Who are the people in your life that you treat with greater respect and deference and why? Ask your folks this question. Give them a moment to ponder it.
Jesus spells this out in the story of the Good Samaritan. It is central to his theology. James picks up the theme and expounds upon it (2:2-4):
“For if a person with gold rings and in fine clothes comes into your assembly, and if a poor person in dirty clothes also comes in, and if you take notice of the one wearing the fine clothes and say, ‘Have a seat here, please,’ while to the one who is poor you say, ‘Stand there,’ or, ‘Sit at my feet,’ have you not made distinctions among yourselves, and become judges with evil thoughts?”
A great read on power and privilege is “Power, Privilege and Difference,” by Allan Johnson.
How do status and privilege function in your congregation’s immediate community? Are there ways you can point this out in humorous or anecdotal ways that make us laugh at ourselves and rethink our allegiances? Perhaps some stories about how people behave in lines, something we experience every day in traffic, at the bank, at the grocery…
As often happens in wisdom literature, Jesus shows that scrambling for the seats of privilege (protoklisiai) is not only unjust, but as it turns out, it is unwise. It could be potentially embarrassing if you overshoot your status and get asked to take a lower place. Much better to shoot for the lowest place and then get asked to come forward. Proverbs 25:6-7 says,
“Do not put yourself forward in the king’s presence
or stand in the place of the great;
for it is better to be told, “Come up here,” than to be put lower in the presence of a noble.”
Jesus is not making any of this up. He is calling the Pharisees back to the deeper traditions of their elders.

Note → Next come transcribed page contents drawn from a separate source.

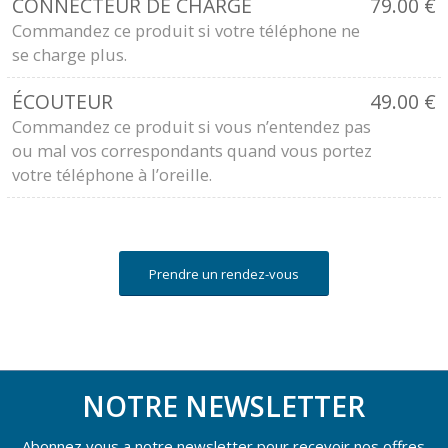
CONNECTEUR DE CHARGE
79.00
€
Commandez ce produit si votre téléphone ne
se charge plus.
ÉCOUTEUR
49.00
€
Commandez ce produit si vous n’entendez pas
ou mal vos correspondants quand vous portez
votre téléphone à l’oreille.
Prendre un rendez-vous
NOTRE NEWSLETTER
Abonnez vous a notre newsletter pour recevoir nos offres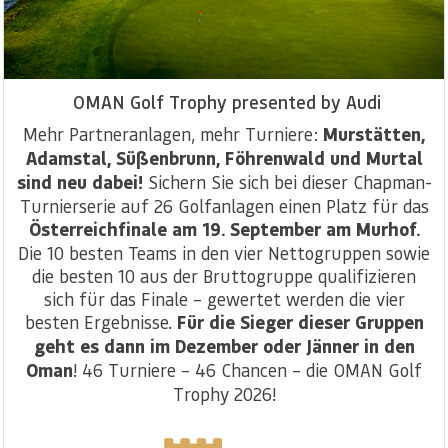
OMAN Golf Trophy presented by Audi
Mehr Partneranlagen, mehr Turniere:
Murstätten,
Adamstal, Süßenbrunn, Föhrenwald und Murtal
sind neu dabei!
Sichern Sie sich bei dieser Chapman-
Turnierserie auf 26 Golfanlagen einen Platz für das
Österreichfinale am 19. September am Murhof.
Die 10 besten Teams in den vier Nettogruppen sowie
die besten 10 aus der Bruttogruppe qualifizieren
sich für das Finale – gewertet werden die vier
besten Ergebnisse.
Für die Sieger dieser Gruppen
geht es dann im Dezember oder Jänner in den
Oman
! 46 Turniere – 46 Chancen – die OMAN Golf
Trophy 2026!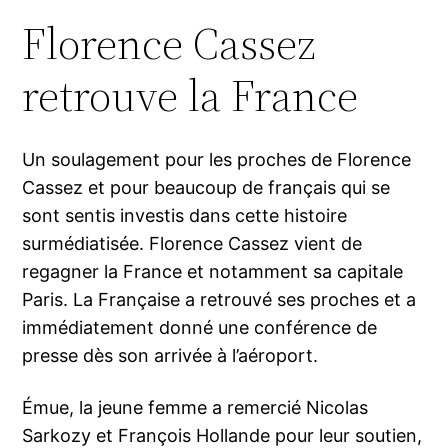
Florence Cassez
retrouve la France
Un soulagement pour les proches de Florence
Cassez et pour beaucoup de français qui se
sont sentis investis dans cette histoire
surmédiatisée. Florence Cassez vient de
regagner la France et notamment sa capitale
Paris. La Française a retrouvé ses proches et a
immédiatement donné une conférence de
presse dès son arrivée à l’aéroport.
Émue, la jeune femme a remercié Nicolas
Sarkozy et François Hollande pour leur soutien,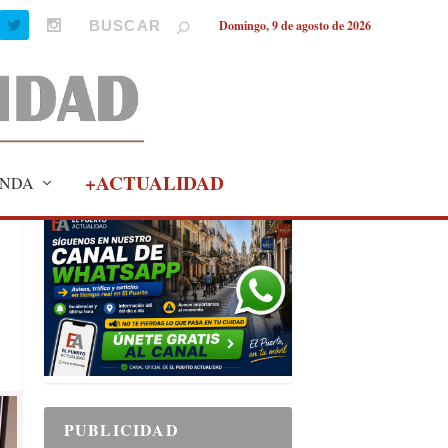
Domingo, 9 de agosto de 2026
+ACTUALIDAD
NDA
PUBLICIDAD
PUBLICIDAD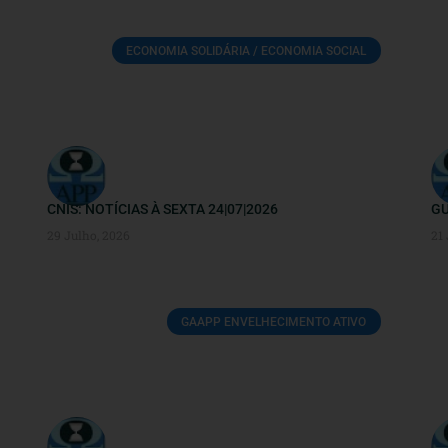
ECONOMIA SOLIDÁRIA / ECONOMIA SOCIAL
CNIS: NOTÍCIAS À SEXTA 24|07|2026
GU
29 Julho, 2026
21
GAAPP ENVELHECIMENTO ATIVO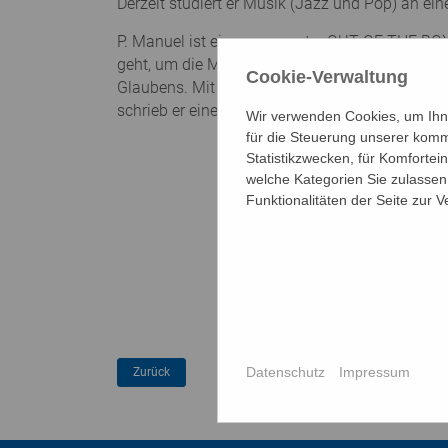
Derzeit studiert er Musik (Jazz und Pop) an ei
P. Manuel ist ein sogenannter OUT OF THE BOX 
geht, um die Menschen zu erreichen. Als Vollbl
Cookie-Verwaltung
Glaubens. Mit seinen Musik-Videos auf You Tube
schrieb er einen Song zu Ehren von Carlo Ac
Wir verwenden Cookies, um Ihne
für die Steuerung unserer komm
Statistikzwecken, für Komfortei
welche Kategorien Sie zulassen 
Funktionalitäten der Seite zur 
Datenschutz
Impressum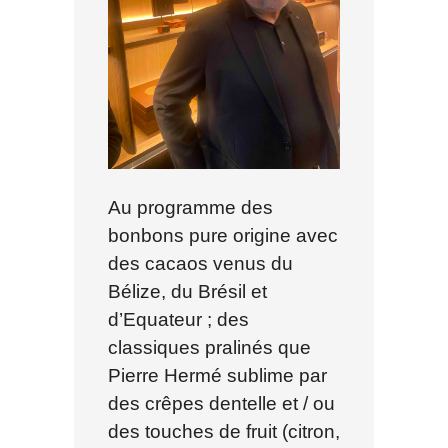
Au programme des
bonbons pure origine avec
des cacaos venus du
Bélize, du Brésil et
d’Equateur ; des
classiques pralinés que
Pierre Hermé sublime par
des crêpes dentelle et / ou
des touches de fruit (citron,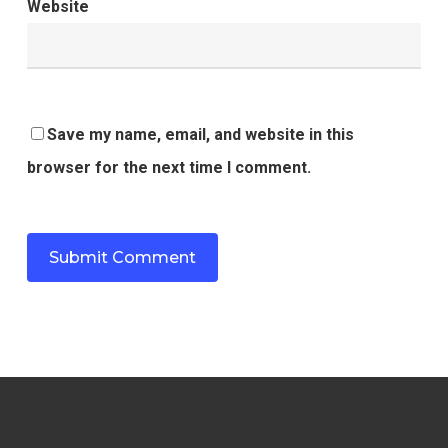
Website
Save my name, email, and website in this
browser for the next time I comment.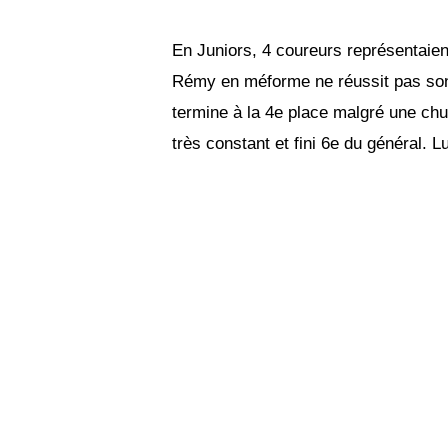
En Juniors, 4 coureurs représent
Rémy en méforme ne réussit pas son o
termine à la 4e place malgré une chu
très constant et fini 6e du général.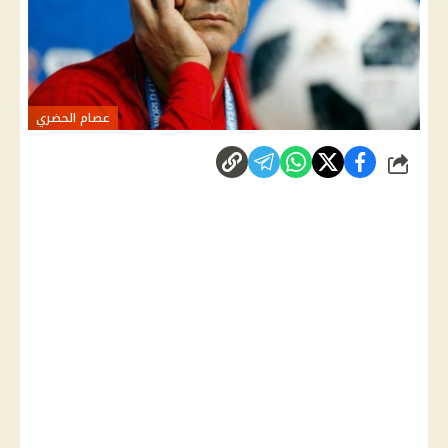
عصام الحضري
شارك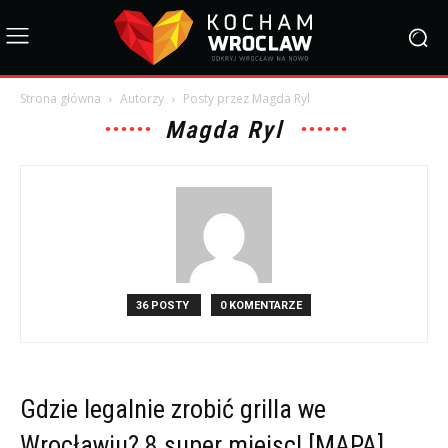
Strona główna
Autorzy
Posty przez Magda Ryl
Magda Ryl
36 POSTY
0 KOMENTARZE
Gdzie legalnie zrobić grilla we
Wrocławiu? 8 super miejsc! [MAPA]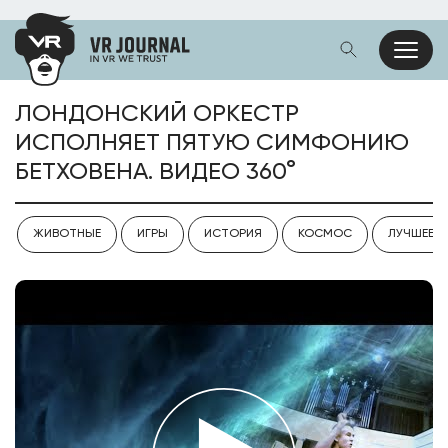
ЛОНДОНСКИЙ ОРКЕСТР
ИСПОЛНЯЕТ ПЯТУЮ СИМФОНИЮ
БЕТХОВЕНА. ВИДЕО 360°
ЖИВОТНЫЕ
ИГРЫ
ИСТОРИЯ
КОСМОС
ЛУЧШЕЕ V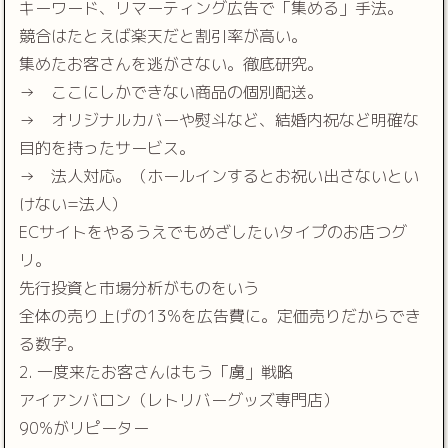
キーワード、リマーティング広告で「集める」手法。
競合はたとえば楽天だと割引率が高い。
集めたお客さんを逃がさない。徹底研究。
→ ここにしかできない商品の個別配送。
→ オリジナルカバーや熨斗など、結婚内祝など明確な
目的を持ったサービス。
→ 法人対応。（ホールインするとお祝い出さないとい
けない=法人）
ECサイトをやるうえでもめざしたいタイプのお店つグ
リ。
先行投資と市場分析がものをいう
全体の売り上げの13%を広告費に。定価売りだからでき
る数字。
2. 一度来たお客さんはもう「虜」戦略
アイアンバロン（レトリバーグッズ専門店）
90%がリピーター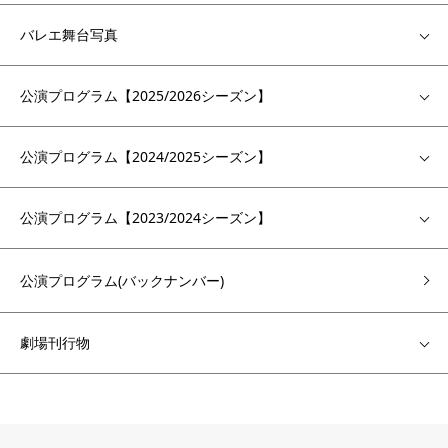
バレエ舞台写真
公演プログラム【2025/2026シーズン】
公演プログラム【2024/2025シーズン】
公演プログラム【2023/2024シーズン】
公演プログラム(バックナンバー)
劇場刊行物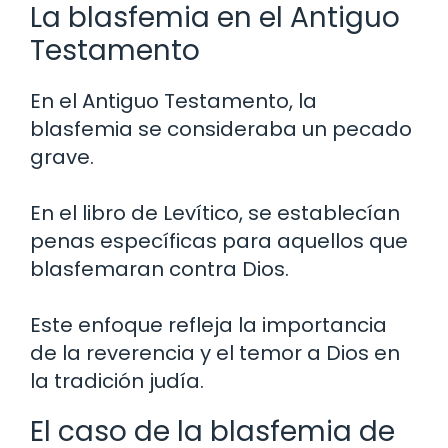
La blasfemia en el Antiguo
Testamento
En el Antiguo Testamento, la
blasfemia se consideraba un pecado
grave.
En el libro de Levítico, se establecían
penas específicas para aquellos que
blasfemaran contra Dios.
Este enfoque refleja la importancia
de la reverencia y el temor a Dios en
la tradición judía.
El caso de la blasfemia de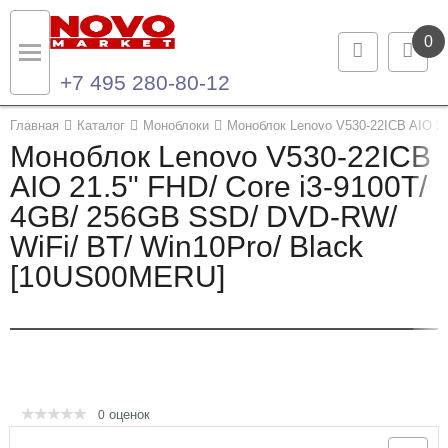
0
+7 495 280-80-12
Назад
Назад
Главная
Каталог
Моноблоки
Моноблок Lenovo V530-22ICB AIO 21
Моноблок Lenovo V530-22ICB
Каталог продукции
Контакты
AIO 21.5" FHD/ Core i3-9100T/
4GB/ 256GB SSD/ DVD-RW/
Ноутбуки и ультрабуки
Контактная информация
WiFi/ BT/ Win10Pro/ Black
Компьютеры
[10US00MERU]
Моноблоки
Серверы и СХД
Опции и комплектующие
оценок
0
Мониторы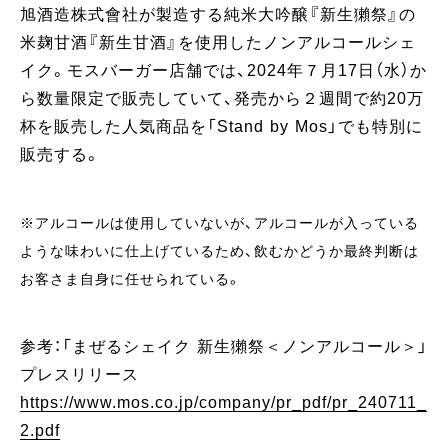
旭酒造株式會社が製造する純米大吟醸『新生獺祭』の
米麹甘酒『新生甘酒』を使用したノンアルコールシェ
イク。モスバーガー店舗では、2024年７月17日（水）か
ら数量限定で販売していて、発売から２週間で約20万
杯を販売した人気商品を「Stand by Mos」でも特別に
販売する。
※アルコールは使用していないが、アルコールが入っている
ような味わいに仕上げているため、飲むかどうか最終判断は
お客さま自身に任せられている。
参考：「まぜるシェイク 新生獺祭＜ノンアルコール＞」
プレスリリース
https://www.mos.co.jp/company/pr_pdf/pr_240711_
2.pdf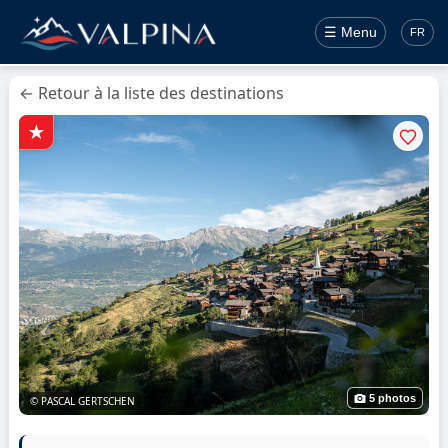
☰ Menu
FR
← Retour à la liste des destinations
5 photos
© PASCAL GERTSCHEN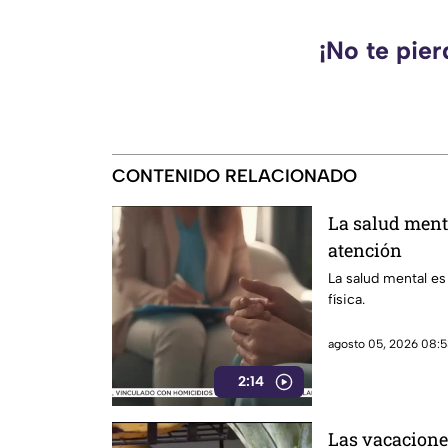
¡No te pie
CONTENIDO RELACIONADO
La salud ment
atención
La salud mental es
física.
agosto 05, 2026 08:5
2:14
Las vacacione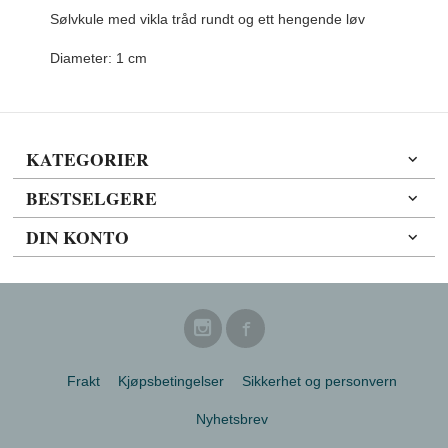
Sølvkule med vikla tråd rundt og ett hengende løv
Diameter: 1 cm
KATEGORIER
BESTSELGERE
DIN KONTO
Frakt
Kjøpsbetingelser
Sikkerhet og personvern
Nyhetsbrev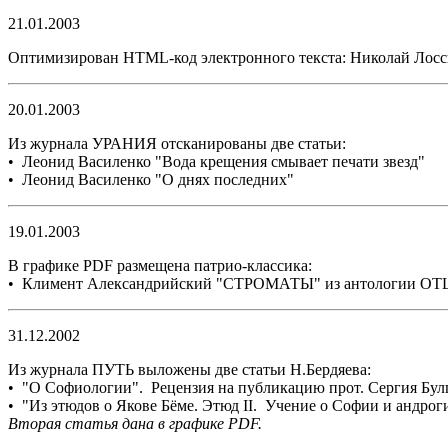
21.01.2003
Оптимизирован HTML-код электронного текста: Николай Лос
20.01.2003
Из журнала УРАНИЯ отсканированы две статьи:
• Леонид Василенко "Вода крещения смывает печати звезд"
• Леонид Василенко "О днях последних"
19.01.2003
В графике PDF размещена патрио-классика:
• Климент Александрийский "СТРОМАТЫ" из антологии 
31.12.2002
Из журнала ПУТЬ выложены две статьи Н.Бердяева:
• "О Софиологии". Рецензия на публикацию прот. Сергия Бул
• "Из этюдов о Якове Бёме. Этюд II. Учение о Софии и андрог
Вторая статья дана в графике PDF.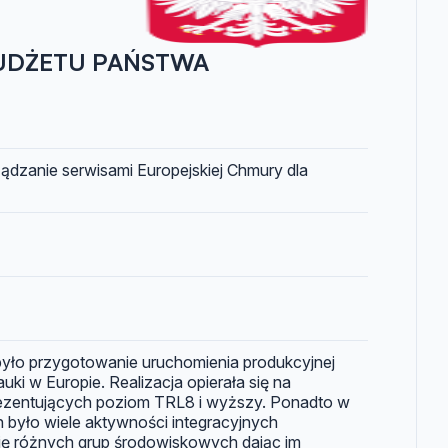
UDŻETU PAŃSTWA
ządzanie serwisami Europejskiej Chmury dla
yło przygotowanie uruchomienia produkcyjnej
nauki w Europie. Realizacja opierała się na
prezentujących poziom TRL8 i wyższy. Ponadto w
było wiele aktywności integracyjnych
ję różnych grup środowiskowych dając im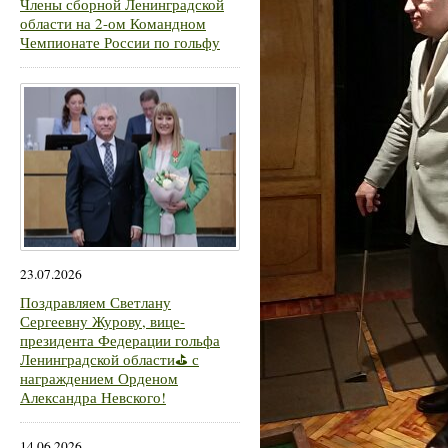
Члены сборной Ленинградской
области на 2-ом Командном
Чемпионате России по гольфу
23.07.2026
Поздравляем Светлану
Сергеевну Журову, вице-
президента Федерации гольфа
Ленинградской области⛳ с
награждением Орденом
Александра Невского!
14.06.2026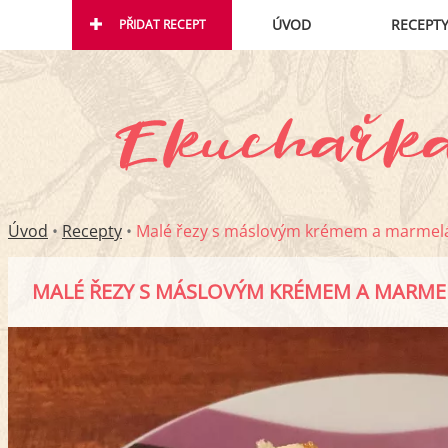
ÚVOD
RECEPT
PŘIDAT RECEPT
Úvod
•
Recepty
•
Malé řezy s máslovým krémem a marme
MALÉ ŘEZY S MÁSLOVÝM KRÉMEM A MARM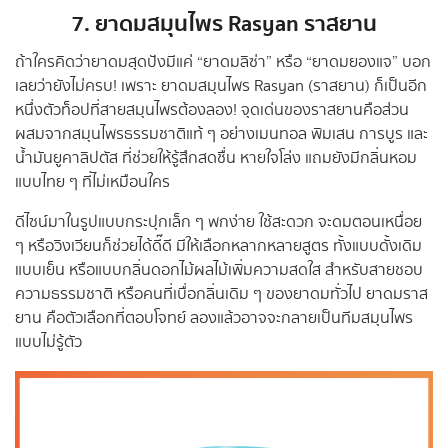
7.
ยาดมสมุนไพร
Rasyan
ราสยาน
ถ้าใครคิดว่ายาดมสุดปังมีแค่ “ยาดมลิซ่า” หรือ “ยาดมยองแจ” บอก
เลยว่ายังไม่ครบ! เพราะ ยาดมสมุนไพร Rasyan (ราสยาน) ก็เป็นอีก
หนึ่งตัวท็อปที่สายสมุนไพรต้องลอง! จุดเด่นของราสยานคือส่วน
ผสมจากสมุนไพรธรรมชาติแท้ ๆ อย่างเมนทอล พิมเสน การบูร และ
น้ำมันยูคาลิปตัส ที่ช่วยให้รู้สึกสดชื่น หายใจโล่ง แถมยังมีกลิ่นหอม
แบบไทย ๆ ที่ไม่เหมือนใคร
ดีไซน์มาในรูปแบบกระปุกเล็ก ๆ พกง่าย ใช้สะดวก จะดมตอนเหนื่อย
ๆ หรือวิงเวียนก็ช่วยได้ดี๊ดี มีให้เลือกหลากหลายสูตร ทั้งแบบดั้งเดิม
แบบเย็น หรือแบบกลิ่นดอกไม้ผลไม้เพิ่มความสดใส สำหรับสายชอบ
ความธรรมชาติ หรือคนที่เบื่อกลิ่นเดิม ๆ ของยาดมทั่วไป ยาดมราส
ยาน คือตัวเลือกที่ตอบโจทย์ ลองแล้วอาจจะกลายเป็นทีมสมุนไพร
แบบไม่รู้ตัว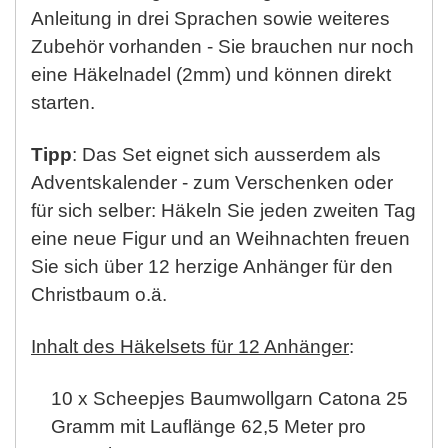
Anleitung in drei Sprachen sowie weiteres
Zubehör vorhanden - Sie brauchen nur noch
eine Häkelnadel (2mm) und können direkt
starten.
Tipp
: Das Set eignet sich ausserdem als
Adventskalender - zum Verschenken oder
für sich selber: Häkeln Sie jeden zweiten Tag
eine neue Figur und an Weihnachten freuen
Sie sich über 12 herzige Anhänger für den
Christbaum o.ä.
Inhalt des Häkelsets für 12 Anhänger
:
10 x Scheepjes Baumwollgarn Catona 25
Gramm mit Lauflänge 62,5 Meter pro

This is not an ancillary teaching of Jesus. It is at the heart of his theology as laid out in Luke’s gospel. This theology somehow makes it to the apostle Paul, who points out Jesus’ humility in many places, not the least of which is Philippians 2, where Paul points out that Jesus, though in the form of God, did not go to the front of the line in his earthly pilgrimage, but instead took on the form of a servant and even endured the shame of the cross.
Paul lives this out. He points out that though he has the right to have a wife, he chooses not to. Although Paul has a right to receive pay for his ministry, he chooses not to. I’m not saying pastors should be celibate and not take salaries. Paul defends pastors’ right to do so. He just chooses to make tents for a living, so he can serve for free. There are many who do this. What I am saying is there will be times in life when we will (and must) choose to take a lesser place, even though we have the right to a higher place. This is because we learn volumes in the lesser place, and because we know that joy is not really found in status.
What if a mark of a Christ follower is a simple behavior of not pushing to the front of the line? Never insisting on being first. Often willingly taking the last place. What might that look like? What witness might it promote?
When people see so-called Christians demanding privileges, insisting on first place, pushing to the front of the line, I believe they instinctively intuit that this is not a person with much spiritual awareness.
Instead, let us become “exalted” by taking the last place, for those who exalt themselves will inevitably be humbled. Pride goeth before the fall. Those who humble themselves will be exalted. The first shall be last and the last shall be first. This is the quintessential Jesus.